In several areas that could support two Democratic leaning districts, the proposed map instead creates one super-Democratic district. These districts would be very easy to defend, but at the cost of keeping the downstate Democratic legislative caucus small and impotent for the next ten years.
The most obvious example is in the Quad cities, which has traditionally elected two Democratic state Representatives. Drawing two districts that are over 55% Democratic would be simple, but the most Democratic areas of Rock Island/Moline are lumped into one district instead.
The same thing happens in Decatur and Springfield. Decatur can support its own Democratic House district. A new Democratic leaning district that doesn’t include incumbent Republican Raymond Poe could have been created in Springfield as well. Instead, the most Democratic parts of both towns are drawn together, and a new Republican district would be created in southwestern Sangamon county. There would only be one oddly-shaped, heavily Democratic district where there could be two.
It looks like the same pattern was followed for Peoria and Champaign/Urbana.
Several news outlets have pointed out that some Republican legislators will be drawn together. That’s true and it will inconvenience those Republicans. But that doesn’t equate to drawing new Democratic districts.

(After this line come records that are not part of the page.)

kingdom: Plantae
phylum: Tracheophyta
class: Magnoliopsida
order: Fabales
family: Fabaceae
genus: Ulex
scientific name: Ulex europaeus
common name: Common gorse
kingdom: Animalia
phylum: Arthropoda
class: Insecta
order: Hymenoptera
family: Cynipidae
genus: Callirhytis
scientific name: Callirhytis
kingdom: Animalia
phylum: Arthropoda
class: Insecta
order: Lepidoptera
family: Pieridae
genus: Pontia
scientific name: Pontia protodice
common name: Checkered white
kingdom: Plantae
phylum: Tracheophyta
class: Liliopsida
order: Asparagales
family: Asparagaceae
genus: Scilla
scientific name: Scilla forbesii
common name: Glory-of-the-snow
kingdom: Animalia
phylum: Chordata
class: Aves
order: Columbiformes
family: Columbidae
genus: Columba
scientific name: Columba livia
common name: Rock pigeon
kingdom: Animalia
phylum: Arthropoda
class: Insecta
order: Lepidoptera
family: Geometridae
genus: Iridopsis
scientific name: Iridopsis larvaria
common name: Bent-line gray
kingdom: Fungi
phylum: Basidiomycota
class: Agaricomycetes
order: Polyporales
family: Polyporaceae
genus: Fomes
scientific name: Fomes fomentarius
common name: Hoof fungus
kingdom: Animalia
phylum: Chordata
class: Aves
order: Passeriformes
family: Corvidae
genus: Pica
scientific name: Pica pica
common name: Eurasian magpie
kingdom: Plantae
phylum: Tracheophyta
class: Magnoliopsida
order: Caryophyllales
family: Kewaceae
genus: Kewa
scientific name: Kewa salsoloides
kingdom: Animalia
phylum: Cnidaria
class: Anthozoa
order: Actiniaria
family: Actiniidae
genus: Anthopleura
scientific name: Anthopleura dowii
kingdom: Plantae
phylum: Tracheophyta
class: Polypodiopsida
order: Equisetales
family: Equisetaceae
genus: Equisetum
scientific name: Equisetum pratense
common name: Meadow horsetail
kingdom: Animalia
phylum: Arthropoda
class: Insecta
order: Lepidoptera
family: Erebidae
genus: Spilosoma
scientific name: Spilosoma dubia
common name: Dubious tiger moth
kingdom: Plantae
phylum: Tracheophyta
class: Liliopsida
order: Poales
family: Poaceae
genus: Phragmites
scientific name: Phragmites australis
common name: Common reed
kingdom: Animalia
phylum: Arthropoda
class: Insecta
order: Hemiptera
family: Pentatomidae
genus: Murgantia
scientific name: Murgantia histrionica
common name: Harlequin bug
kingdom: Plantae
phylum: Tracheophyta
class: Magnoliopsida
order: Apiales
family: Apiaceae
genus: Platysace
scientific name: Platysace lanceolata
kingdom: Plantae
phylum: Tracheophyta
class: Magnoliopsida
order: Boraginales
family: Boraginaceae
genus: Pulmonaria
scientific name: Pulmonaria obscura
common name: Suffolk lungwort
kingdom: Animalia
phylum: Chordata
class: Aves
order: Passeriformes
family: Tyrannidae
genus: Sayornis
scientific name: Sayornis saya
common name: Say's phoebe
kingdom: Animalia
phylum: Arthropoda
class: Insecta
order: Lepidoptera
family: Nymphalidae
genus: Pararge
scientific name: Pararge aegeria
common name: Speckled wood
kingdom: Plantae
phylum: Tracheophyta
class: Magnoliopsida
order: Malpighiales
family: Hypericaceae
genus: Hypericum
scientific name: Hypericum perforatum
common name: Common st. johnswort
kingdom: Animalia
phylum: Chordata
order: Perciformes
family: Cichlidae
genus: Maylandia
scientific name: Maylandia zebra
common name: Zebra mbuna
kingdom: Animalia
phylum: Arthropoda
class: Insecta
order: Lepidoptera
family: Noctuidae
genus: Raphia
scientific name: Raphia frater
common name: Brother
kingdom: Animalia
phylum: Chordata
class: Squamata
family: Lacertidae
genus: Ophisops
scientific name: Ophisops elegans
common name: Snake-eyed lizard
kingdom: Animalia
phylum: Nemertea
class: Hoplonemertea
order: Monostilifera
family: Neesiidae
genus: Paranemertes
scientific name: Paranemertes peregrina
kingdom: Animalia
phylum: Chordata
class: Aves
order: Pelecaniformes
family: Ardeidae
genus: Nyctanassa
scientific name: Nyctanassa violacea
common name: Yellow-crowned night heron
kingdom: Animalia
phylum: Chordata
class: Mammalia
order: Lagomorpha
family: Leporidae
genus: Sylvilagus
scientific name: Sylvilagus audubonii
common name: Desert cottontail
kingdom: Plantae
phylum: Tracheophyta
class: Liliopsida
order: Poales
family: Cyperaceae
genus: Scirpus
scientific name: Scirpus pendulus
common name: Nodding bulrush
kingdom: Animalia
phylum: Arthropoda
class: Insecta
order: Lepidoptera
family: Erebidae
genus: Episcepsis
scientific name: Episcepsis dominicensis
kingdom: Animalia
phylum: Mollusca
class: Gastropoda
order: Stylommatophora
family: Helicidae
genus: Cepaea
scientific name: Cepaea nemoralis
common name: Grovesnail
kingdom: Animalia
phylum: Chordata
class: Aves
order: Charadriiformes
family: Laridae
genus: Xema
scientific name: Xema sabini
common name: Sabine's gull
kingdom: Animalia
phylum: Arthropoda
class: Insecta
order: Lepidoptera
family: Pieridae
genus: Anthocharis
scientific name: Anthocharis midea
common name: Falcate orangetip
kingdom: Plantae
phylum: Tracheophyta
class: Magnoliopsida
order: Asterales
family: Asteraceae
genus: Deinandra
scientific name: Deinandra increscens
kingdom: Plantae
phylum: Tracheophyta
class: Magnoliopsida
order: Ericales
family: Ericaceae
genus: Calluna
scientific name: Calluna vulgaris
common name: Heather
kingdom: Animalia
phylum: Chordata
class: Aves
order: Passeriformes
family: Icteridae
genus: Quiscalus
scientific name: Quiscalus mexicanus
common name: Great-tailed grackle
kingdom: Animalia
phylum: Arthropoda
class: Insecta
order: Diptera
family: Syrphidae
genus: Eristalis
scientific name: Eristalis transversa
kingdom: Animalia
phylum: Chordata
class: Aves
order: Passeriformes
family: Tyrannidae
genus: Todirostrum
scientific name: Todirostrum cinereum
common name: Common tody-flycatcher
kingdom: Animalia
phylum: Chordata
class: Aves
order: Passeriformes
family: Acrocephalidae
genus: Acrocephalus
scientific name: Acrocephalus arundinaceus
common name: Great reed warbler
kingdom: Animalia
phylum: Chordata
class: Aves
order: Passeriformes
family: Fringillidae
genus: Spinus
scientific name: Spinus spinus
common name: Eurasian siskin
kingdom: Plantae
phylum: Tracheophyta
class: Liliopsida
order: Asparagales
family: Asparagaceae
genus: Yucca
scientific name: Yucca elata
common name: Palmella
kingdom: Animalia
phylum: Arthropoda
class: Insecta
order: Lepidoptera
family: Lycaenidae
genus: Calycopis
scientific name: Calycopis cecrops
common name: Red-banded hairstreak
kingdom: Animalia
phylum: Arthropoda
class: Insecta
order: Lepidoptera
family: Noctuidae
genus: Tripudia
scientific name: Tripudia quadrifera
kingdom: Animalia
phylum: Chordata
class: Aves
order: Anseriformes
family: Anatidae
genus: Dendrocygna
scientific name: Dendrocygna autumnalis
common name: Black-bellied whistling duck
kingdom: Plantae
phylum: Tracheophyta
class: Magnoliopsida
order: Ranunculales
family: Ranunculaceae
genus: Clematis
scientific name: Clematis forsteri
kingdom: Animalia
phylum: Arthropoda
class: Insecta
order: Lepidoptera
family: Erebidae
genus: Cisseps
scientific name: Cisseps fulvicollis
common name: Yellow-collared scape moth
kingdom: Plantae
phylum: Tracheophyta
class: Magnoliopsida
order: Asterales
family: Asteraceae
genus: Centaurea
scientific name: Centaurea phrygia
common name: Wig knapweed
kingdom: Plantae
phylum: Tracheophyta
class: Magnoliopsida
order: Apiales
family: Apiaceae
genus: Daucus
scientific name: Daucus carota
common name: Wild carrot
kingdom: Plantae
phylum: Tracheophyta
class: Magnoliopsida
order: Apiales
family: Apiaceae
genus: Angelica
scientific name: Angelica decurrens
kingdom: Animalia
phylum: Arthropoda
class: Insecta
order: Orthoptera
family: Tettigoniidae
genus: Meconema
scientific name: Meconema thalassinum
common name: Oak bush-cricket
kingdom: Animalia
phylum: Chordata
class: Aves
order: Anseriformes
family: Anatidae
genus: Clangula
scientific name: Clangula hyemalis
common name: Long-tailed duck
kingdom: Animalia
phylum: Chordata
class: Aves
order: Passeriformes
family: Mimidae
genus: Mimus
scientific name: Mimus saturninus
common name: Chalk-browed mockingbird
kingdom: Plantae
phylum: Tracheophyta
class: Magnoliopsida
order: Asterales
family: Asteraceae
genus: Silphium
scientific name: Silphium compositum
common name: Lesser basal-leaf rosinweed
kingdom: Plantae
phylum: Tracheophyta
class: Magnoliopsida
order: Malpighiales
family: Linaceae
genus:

One could argue that several of these areas went Republican in 2010. But, that was an unusually Republican year that can’t be taken as an indicator of long term trends. 2012, with Obama on the ballot, will be entirely different. Redistricting provides a prime opportunity for Democrats to pick up new seats in what will be a strong Democratic year. In central and western Illinois, the proposed map fails to seize that opportunity.
I can only guess why Democrats would propose limiting themselves in the central and western parts of the state. There has been talk of creating more districts with a larger proportion of minority voters. This map may do that. It’s also possible that party leaders would prefer to spend less time and money defending competitive downstate districts.
I don’t know the motivations, but I know that if I were a downstate representative I would vote against this map if I cared about having Democratic allies from outside the Chicago region. Downstate Republicans should be perfectly happy.